RD: Suppose one had a basket full of apples and, being worried that some of the apples were rotten, wanted to take out the rotten ones to prevent the rot to spread. How would he proceed? Would he not begin by tipping the whole lot out of the basket? And would not the next step be to cast his eye over each apple in turn, and pick up and put back in the basket only those he saw to be sound, leaving the others? In just the same way[xiii]…
H: … Hold on, I’m not sure I’m following your metaphor, René. Are you seriously comparing infected people with rotten apples?
RD: [repeats, frowning] … In just the same way… those who have never philosophized correctly have various opinions in their minds which they have begun to store up since childhood, and which they therefore have reason to believe may be false. They then attempt to separate the false beliefs from the others, so as to prevent their contaminating the rest and making the whole lot uncertain. Now the best way they can accomplish this is to reject all their beliefs together in one go, as if they were all uncertain and false. They can then go over each belief in turn and re-adopt only those which they recognize to be true and indubitable.[xiv]
H: OK, my apologies, I see what you mean. You’re reminding us of your famous method for thinking in uncertain times. According to you, Mr. Macron, and others, should take things step by step, and doubt everything along the way, rather than leaping forward into the unknown with a problematic confidence. Perhaps, you’re right. Mr. Descartes; perhaps all we need, in these confusing times, is a certain method, not a certain truth. Any last advice to our audience who are stuck at home and who might feel helpless? What should they do? Could you remind us of your famous third maxim?

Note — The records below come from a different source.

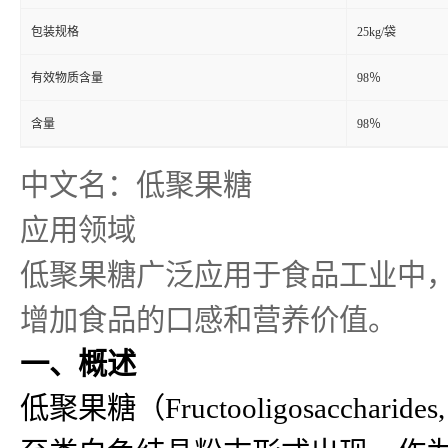
包装规格
25kg/袋
有效物质含量
98％
含量
98％
中文名：低聚果糖
应用领域
低聚果糖广泛应用于食品工业中
增加食品的口感和营养价值。
一、概述
低聚果糖（Fructooligosacc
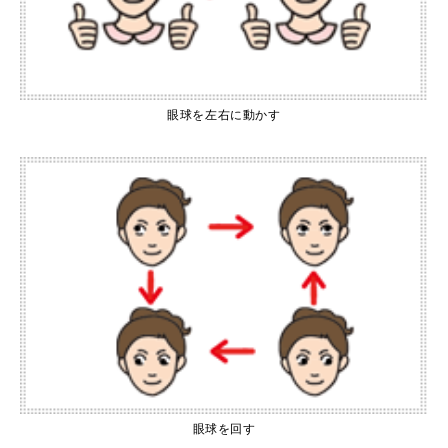
眼球を左右に動かす
眼球を回す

RD: My third maxim was to try always to master myself rather than fortune, and change my desires rather than changing how things stand in the world. This involved getting the habit of believing that nothing lies entirely within our power except our thoughts, so that after we have done our best in dealing with matters external to us, whatever we fail to achieve is absolutely impossible so far as we are concerned. This seemed to me to be enough, all by itself, to prevent me from having unsatisfied desires and thus to make me content. ‘Making a virtue of necessity’—as the phrase goes.[xv]
H: Making a virtue of necessity… in a time when we’re finally buying only the things we need, I believe you’re quite right, Mr. Descartes. What we should all still get, though, are copies of your books. No need to leave the house. They’re all online. Oh, you didn’t know that, René? Yikes.
Notes:
[i] Descartes, R. Discourse on the Method. Jonathan Bennett Online. 2017. p. 3.
[ii] Ditto.
[iii] Descartes, R. Letter to Mersenne of the 11th of March 1640. Electronic Enlightenment.
[iv] Descartes, R. Letter to Chanut of the 1st of November 1646. Electronic Enlightenment.
[v] Ditto.
[vi] Descartes, R. Regulae, rule III. Gallimard p. 43.
[vii] Ditto.
[viii] Ditto.
[ix] Descartes. R. Discourse on First Philosophy. Cambridge University Press. 1911. p. 2.
[x] Descartes, R. Discourse on the Method. Jonathan Bennett Online. 2017. p. 6.
[xi] Ditto.
[xii] Descartes, R. Discourse on the Method. Jonathan Bennett Online. 2017. p. 12.
[xiii] Descartes, R. The Philosophical Writings of Descartes. Cambridge University Press. 1984. p. 324.
[xiv] Ditto.
[xv] Descartes, R. Discourse on the Method. Jonathan Bennett Online. 2017. p. 12.